### ENTRIES SHOWN
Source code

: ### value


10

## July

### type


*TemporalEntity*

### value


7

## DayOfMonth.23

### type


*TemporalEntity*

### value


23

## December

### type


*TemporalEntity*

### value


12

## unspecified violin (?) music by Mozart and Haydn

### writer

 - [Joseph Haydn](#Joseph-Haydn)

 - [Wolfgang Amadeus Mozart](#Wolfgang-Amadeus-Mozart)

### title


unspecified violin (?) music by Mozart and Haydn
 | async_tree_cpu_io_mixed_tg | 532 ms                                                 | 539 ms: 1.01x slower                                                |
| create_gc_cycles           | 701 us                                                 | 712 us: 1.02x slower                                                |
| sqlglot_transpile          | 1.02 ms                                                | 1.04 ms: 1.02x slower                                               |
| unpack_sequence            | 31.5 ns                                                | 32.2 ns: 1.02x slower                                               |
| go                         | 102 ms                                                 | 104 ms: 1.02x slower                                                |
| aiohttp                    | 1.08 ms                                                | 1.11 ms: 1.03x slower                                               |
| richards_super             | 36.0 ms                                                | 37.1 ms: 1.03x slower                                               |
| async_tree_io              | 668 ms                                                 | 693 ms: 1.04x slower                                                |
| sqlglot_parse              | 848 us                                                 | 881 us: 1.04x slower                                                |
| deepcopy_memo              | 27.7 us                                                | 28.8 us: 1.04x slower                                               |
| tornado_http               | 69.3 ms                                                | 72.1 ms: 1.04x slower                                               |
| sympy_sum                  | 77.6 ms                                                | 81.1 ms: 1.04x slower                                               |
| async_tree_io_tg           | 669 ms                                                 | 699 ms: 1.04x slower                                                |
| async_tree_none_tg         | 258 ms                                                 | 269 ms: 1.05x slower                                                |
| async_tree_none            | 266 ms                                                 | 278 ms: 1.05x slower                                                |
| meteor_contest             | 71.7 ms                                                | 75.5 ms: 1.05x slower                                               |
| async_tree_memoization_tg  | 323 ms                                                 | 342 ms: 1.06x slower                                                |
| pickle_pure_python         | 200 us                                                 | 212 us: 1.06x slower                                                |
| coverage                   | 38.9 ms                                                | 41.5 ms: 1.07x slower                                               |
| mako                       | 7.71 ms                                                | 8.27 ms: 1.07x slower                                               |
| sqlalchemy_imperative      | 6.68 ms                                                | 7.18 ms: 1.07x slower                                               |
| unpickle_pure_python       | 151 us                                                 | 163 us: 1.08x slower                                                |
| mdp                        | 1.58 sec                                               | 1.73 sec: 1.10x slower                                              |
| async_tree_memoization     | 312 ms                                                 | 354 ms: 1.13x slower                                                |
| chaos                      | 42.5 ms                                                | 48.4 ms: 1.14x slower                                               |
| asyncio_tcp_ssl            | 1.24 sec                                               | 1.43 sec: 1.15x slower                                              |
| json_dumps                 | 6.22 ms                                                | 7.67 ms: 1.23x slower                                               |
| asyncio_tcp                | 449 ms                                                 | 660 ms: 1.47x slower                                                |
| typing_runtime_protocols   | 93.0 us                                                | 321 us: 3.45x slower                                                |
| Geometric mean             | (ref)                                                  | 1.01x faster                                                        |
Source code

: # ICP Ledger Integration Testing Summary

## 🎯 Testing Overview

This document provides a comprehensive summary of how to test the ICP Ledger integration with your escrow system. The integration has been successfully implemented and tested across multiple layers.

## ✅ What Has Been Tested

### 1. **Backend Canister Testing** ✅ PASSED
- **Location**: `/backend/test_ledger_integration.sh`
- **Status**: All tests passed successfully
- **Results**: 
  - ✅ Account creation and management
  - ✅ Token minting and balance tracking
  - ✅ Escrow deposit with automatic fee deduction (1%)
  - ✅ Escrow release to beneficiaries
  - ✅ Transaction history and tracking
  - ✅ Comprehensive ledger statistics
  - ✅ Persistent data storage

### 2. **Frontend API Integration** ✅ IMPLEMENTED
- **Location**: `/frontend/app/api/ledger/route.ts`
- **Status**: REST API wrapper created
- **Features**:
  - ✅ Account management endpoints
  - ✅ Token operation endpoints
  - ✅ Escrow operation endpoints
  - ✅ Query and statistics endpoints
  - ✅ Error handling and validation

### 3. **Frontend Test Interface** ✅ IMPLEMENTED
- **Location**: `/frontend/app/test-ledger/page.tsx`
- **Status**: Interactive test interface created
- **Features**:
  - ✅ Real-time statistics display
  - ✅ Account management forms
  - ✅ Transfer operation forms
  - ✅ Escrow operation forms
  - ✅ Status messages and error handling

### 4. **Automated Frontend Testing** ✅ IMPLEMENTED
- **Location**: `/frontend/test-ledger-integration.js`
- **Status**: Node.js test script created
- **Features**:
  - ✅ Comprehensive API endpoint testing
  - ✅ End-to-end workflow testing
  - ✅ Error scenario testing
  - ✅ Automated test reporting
######
[WHAT YOU NEED TO DO] Update the lines from the one containing "### 4. **Automated" through the end of the material by swapping "Comprehensive" for "Full", and give those lines back with nothing else changed.

[COMPLETED TASK]
### 4. **Automated Frontend Testing** ✅ IMPLEMENTED
- **Location**: `/frontend/test-ledger-integration.js`
- **Status**: Node.js test script created
- **Features**:
  - ✅ Full API endpoint testing
  - ✅ End-to-end workflow testing
  - ✅ Error scenario testing
  - ✅ Automated test reporting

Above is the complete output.